#### EXERCISE SET
a) Extract the passage of the Motorola and Next Level stock excerpt from "In addition, each" up to and including "supersedes this waiver.", copying it word for word.
b) Copy the records exactly, from their first line up to and including the line with "Puffs Die wiederaufladbare".

#### EXCERPT PROVIDED
• • • •

Next Level and Motorola entered into a Securities Purchase Agreement dated June 25, 2002 (the “June 2002 Securities Purchase Agreement”), whereby Motorola purchased 277,311 shares of Series A-1 Convertible Preferred Stock at a per share purchase price of $119.00, for a total purchase price of approximately $33 million. The total purchase price consisted of (i) the cancellation of the $20 million under the Convertible Promissory Note; and (ii) cash in the amount of $13 million representing a drawdown on the March 2002 Financing Facility. Each share of Series A-1 Preferred is initially convertible into 100 Shares and is entitled to cumulative dividends at an annual rate of 7.5%, payable in cash or additional shares of Series A-1 Preferred. Holders of Series A-1 Preferred may vote their shares together with holders of common stock on an as-converted to common stock basis, and certain material actions require the consent of holders of a majority of the Series A-1 Preferred.

 

In addition, each share of Series A-1 Preferred is entitled to a liquidation preference of $297.50 per share in the event of insolvency or dissolution of Next Level, in the event of certain change in control, merger or consolidation events and in the event of sales or transfers of a material portion of Next Level’s assets outside the ordinary course of business. Motorola had waived its right to receive the liquidation preference in the event of a change of control or sale of a material portion of Next Level’s assets if such event occurred prior to April 1, 2003. Pursuant to the December 2002 Securities Purchase Agreement (as described below), the amendment of the terms of the Series A-1 Preferred on December 18, 2002 (as described below) supersedes this waiver.

 

Holders of a majority of the Series A-1 Preferred were able to require Next Level to redeem the Series A-1 Preferred on or after June 25, 2007. The per share redemption price of the June 2002 Series A-1 Preferred was $142.80. On December 18, 2002 Next Level amended the terms of the outstanding Series A-1 Preferred such that the majority holders of the Series A-1 Preferred may no longer call for redemption of the Series A-1 Preferred and the events under which a Series A-1 holder is entitled to a liquidation preference have been amended.

• • • •

#### SOURCE RECORDS
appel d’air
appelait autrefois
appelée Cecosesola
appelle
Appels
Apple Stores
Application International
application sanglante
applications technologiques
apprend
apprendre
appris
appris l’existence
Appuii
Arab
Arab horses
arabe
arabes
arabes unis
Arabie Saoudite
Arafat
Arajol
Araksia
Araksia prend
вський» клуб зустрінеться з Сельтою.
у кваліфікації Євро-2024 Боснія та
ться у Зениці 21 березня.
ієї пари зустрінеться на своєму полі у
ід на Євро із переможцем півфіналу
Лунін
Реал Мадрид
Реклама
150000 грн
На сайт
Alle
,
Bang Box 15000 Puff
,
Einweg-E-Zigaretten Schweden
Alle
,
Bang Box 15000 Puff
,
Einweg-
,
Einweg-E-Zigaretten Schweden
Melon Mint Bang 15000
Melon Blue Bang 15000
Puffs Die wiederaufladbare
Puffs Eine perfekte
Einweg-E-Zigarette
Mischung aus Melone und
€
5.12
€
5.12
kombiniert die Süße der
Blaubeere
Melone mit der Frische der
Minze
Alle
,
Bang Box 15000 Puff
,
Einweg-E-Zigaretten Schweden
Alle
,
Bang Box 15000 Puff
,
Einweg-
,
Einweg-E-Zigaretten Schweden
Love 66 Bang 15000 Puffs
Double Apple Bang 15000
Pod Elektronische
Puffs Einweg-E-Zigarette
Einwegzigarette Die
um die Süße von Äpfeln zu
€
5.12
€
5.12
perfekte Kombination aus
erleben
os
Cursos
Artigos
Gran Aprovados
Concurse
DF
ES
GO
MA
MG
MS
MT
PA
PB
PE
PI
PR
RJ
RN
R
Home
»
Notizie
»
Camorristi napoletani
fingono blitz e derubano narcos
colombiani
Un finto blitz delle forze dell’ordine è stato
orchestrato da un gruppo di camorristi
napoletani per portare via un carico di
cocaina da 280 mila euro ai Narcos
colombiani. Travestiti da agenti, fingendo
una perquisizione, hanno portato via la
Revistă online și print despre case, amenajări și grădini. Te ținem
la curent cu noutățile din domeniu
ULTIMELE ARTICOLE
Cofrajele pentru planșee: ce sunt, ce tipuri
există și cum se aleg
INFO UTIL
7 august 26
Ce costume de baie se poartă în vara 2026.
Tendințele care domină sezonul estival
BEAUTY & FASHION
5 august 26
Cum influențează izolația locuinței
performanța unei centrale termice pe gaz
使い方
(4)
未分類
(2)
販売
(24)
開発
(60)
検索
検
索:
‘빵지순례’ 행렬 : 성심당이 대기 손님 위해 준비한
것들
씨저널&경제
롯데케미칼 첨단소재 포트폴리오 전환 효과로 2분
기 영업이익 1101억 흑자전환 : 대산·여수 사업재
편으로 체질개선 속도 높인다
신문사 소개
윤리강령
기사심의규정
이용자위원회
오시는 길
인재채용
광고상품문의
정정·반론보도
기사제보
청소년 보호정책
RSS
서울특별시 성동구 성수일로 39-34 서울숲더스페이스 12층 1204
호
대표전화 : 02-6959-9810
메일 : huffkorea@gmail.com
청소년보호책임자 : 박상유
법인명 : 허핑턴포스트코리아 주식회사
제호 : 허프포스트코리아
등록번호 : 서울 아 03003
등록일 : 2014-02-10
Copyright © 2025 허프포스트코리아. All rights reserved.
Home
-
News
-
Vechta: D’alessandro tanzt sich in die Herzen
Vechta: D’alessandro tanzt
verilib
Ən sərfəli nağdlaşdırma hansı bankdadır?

• • • •

#### EXPECTED RESULTS
a)
In addition, each share of Series A-1 Preferred is entitled to a liquidation preference of $297.50 per share in the event of insolvency or dissolution of Next Level, in the event of certain change in control, merger or consolidation events and in the event of sales or transfers of a material portion of Next Level’s assets outside the ordinary course of business. Motorola had waived its right to receive the liquidation preference in the event of a change of control or sale of a material portion of Next Level’s assets if such event occurred prior to April 1, 2003. Pursuant to the December 2002 Securities Purchase Agreement (as described below), the amendment of the terms of the Series A-1 Preferred on December 18, 2002 (as described below) supersedes this waiver.

b)
appel d’air
appelait autrefois
appelée Cecosesola
appelle
Appels
Apple Stores
Application International
application sanglante
applications technologiques
apprend
apprendre
appris
appris l’existence
Appuii
Arab
Arab horses
arabe
arabes
arabes unis
Arabie Saoudite
Arafat
Arajol
Araksia
Araksia prend
вський» клуб зустрінеться з Сельтою.
у кваліфікації Євро-2024 Боснія та
ться у Зениці 21 березня.
ієї пари зустрінеться на своєму полі у
ід на Євро із переможцем півфіналу
Лунін
Реал Мадрид
Реклама
150000 грн
На сайт
Alle
,
Bang Box 15000 Puff
,
Einweg-E-Zigaretten Schweden
Alle
,
Bang Box 15000 Puff
,
Einweg-
,
Einweg-E-Zigaretten Schweden
Melon Mint Bang 15000
Melon Blue Bang 15000
Puffs Die wiederaufladbare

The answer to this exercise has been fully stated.